HALIFAX – Nova Scotia should introduce a carbon tax like British Columbia has done and broaden its harmonized sales tax to cover previously exempt items including children’s clothing, diapers and home energy costs, a review of the province’s tax system says.
The report released Wednesday by former Ontario cabinet minister Laurel Broten also recommends that the proposed tax increases should be offset by lower income and corporate tax rates and a government spending freeze that could amount to $1 billion in savings by 2020.
The study says that at virtually every income level, Nova Scotians pay either the highest or second-highest personal income taxes in Canada. Its corporate tax rates are also among the highest in the country.
As well, it’s unacceptable to think that as the baby boomer generation retires and ages that a significantly smaller, younger population will support bigger budgets for things like health care, the report says.
“The review confirms that the trajectory Nova Scotia is on is unsustainable,” Broten told a new conference.
“Either Nova Scotians can decide to make changes to turn around or we will tumble, without sufficient revenue to pay for the public services we all want to support our quality of life.”
Broten’s study follows a more expansive study of Nova Scotia’s economic trends, which concluded the province was on the verge of a prolonged economic decline unless it embraced major changes.
In the 2013-14 fiscal year, the province’s deficit stood at $679 million and it was carrying a record $14.7 billion in accumulated debt while paying $886 million in annual debt servicing costs.
In her report, Broten said Nova Scotia should follow B.C.’s lead by imposing a carbon tax on environmental pollutants and the goods that produce such pollutants.
“The best advice from around the world … is to tax what you do not like,” she said. “Tax pollution. Tax consumption.”

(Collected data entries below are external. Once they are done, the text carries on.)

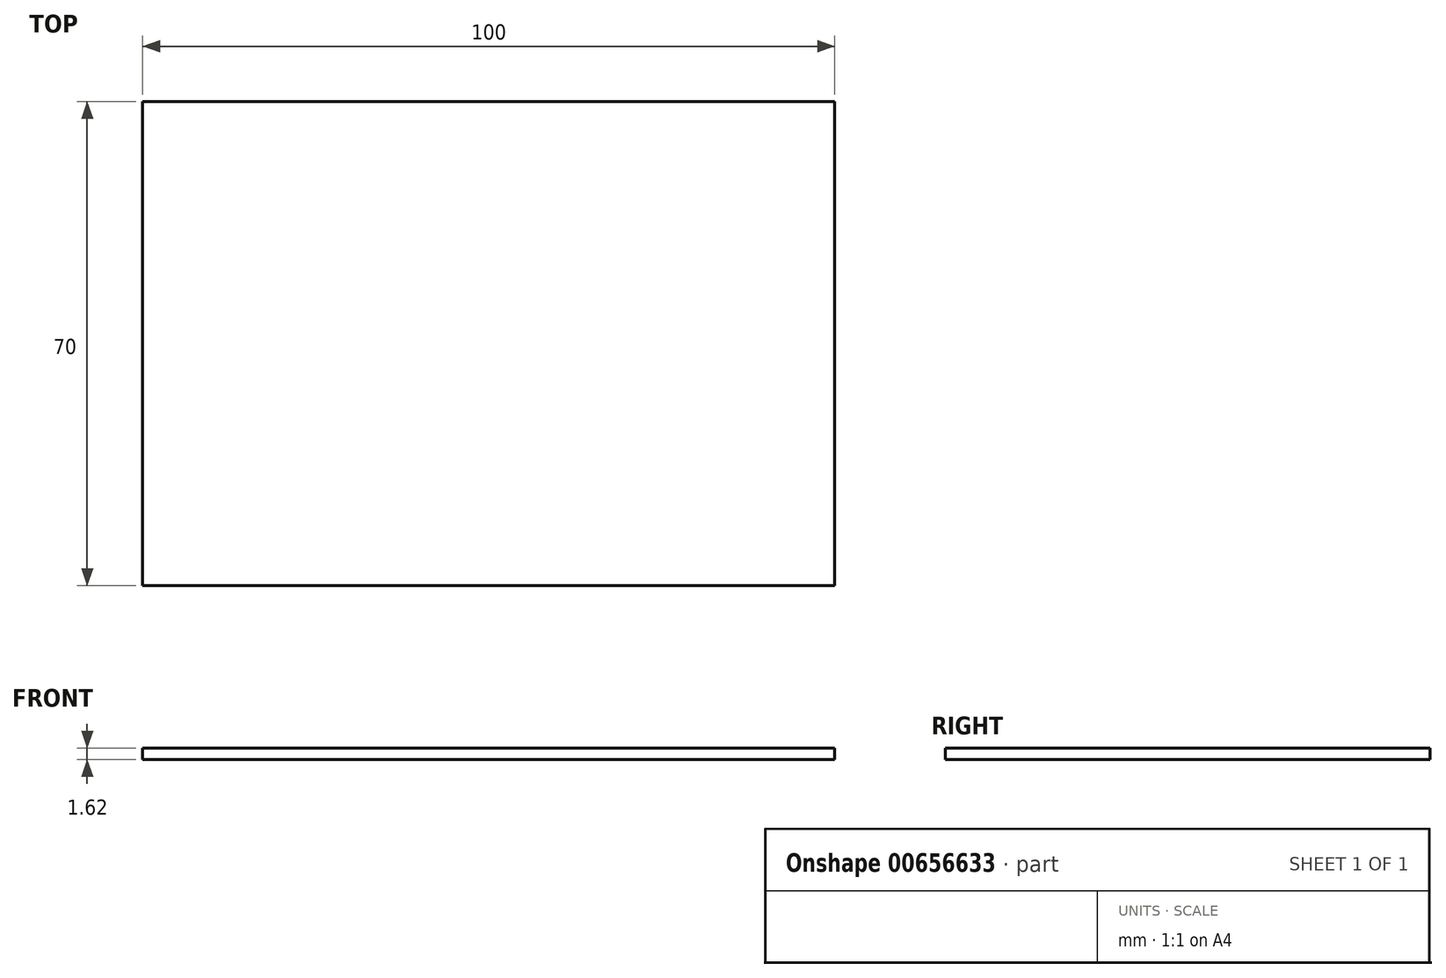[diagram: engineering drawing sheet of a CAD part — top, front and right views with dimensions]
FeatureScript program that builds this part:
annotation { "Feature Type Name" : "Feature", "Feature Type Description" : "" }
export const myFeature = defineFeature(function(context is Context, id is Id, definition is map)
    precondition{}
    {
        {
            var Q0;
            Q0=qCreatedBy(makeId("Top.planeOp"),FACE);
            var sketch = newSketch(context, id + "F0", { "sketchPlane" : qUnion([Q0])});
            skLineSegment(sketch, "E0.bottom", {"start": v(-0.08, 0.05) * mm, "end": v(99.92, 0.05) * mm});
            skLineSegment(sketch, "E0.top", {"start": v(-0.08, 70.05) * mm, "end": v(99.92, 70.05) * mm});
            skLineSegment(sketch, "E0.left", {"start": v(-0.08, 0.05) * mm, "end": v(-0.08, 70.05) * mm});
            skLineSegment(sketch, "E0.right", {"start": v(99.92, 0.05) * mm, "end": v(99.92, 70.05) * mm});
            skSolve(sketch);
        }
        {
            var Q0;
            Q0=makeQuery(id+"F0.imprint","IMPRINT",FACE,{"disambiguationData":[TD([[makeQuery(id+"F0.imprint","IMPRINT",EDGE,{"derivedFrom":sQuery(id+"F0.wireOp",EDGE,"E0.bottom")}),1.0]])]});
            extrude(context, id + "F1", {"entities" : qUnion([Q0]), "depth" : 1.62 * mm, "offsetDistance" : 25 * mm});
        }
    });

Since B.C. introduced its carbon tax in 2008, the province has also reduced corporate and income tax rates to among the lowest in Canada while recording economic growth well above the national average.
B.C. taxes emissions of three types of greenhouse gases produced by fossil fuel combustion. The tax varies across fuel types and is largely aimed at reducing emissions by 33 per cent by 2020.
Broten’s report says a carbon tax would generate $229 million in revenue by 2020. She says corporate and income tax cuts would cost the provincial treasury around $274 million, though that doesn’t include other proposals she says would generate revenue.
Broten said the carbon tax should not be applied to electricity costs until Nova Scotia Power, the province’s privately owned utility, reached its 40 per cent renewable energy target in 2020.
Finance Minister Diana Whalen said she is reviewing Broten’s 42 recommendations and declined to comment on the carbon tax proposal.
“I would love to be in a position to offer tax cuts to businesses and Nova Scotians, but given the financial position we’re in, we can’t just lower taxes without some kind of trade-off, without cutting somewhere else.”
The Opposition Progressive Conservatives urged the government to reject Broten’s report, describing a carbon tax as a job-killer.
“The report tells (Nova Scotians) that their taxes should go up, they should pay more in HST and electricity rates should be even higher, and it says nothing about job creation,” Tory Leader Jamie Baillie said. “Reject it. Start over.”
Baillie also criticized proposals to eliminate the province’s highest tax bracket and increase the small business tax. He said broadening the application of the HST would also hurt families.
NDP interim leader Maureen MacDonald said the suggested changes to the HST would hurt too many Nova Scotians, particularly those who depend on the home-heating rebate.
“What I see here is a huge tax grab from the average citizen.”
Broten said low-income Nova Scotians would be shielded from a broadened HST through increases to low-income tax credits and improvements to the home heating rebate program.
Valerie Payn, CEO of the Halifax Chamber of Commerce, welcomed the measures on tax reform and she endorsed the move toward a carbon tax.
“It has worked in other jurisdictions, why wouldn’t it work here?”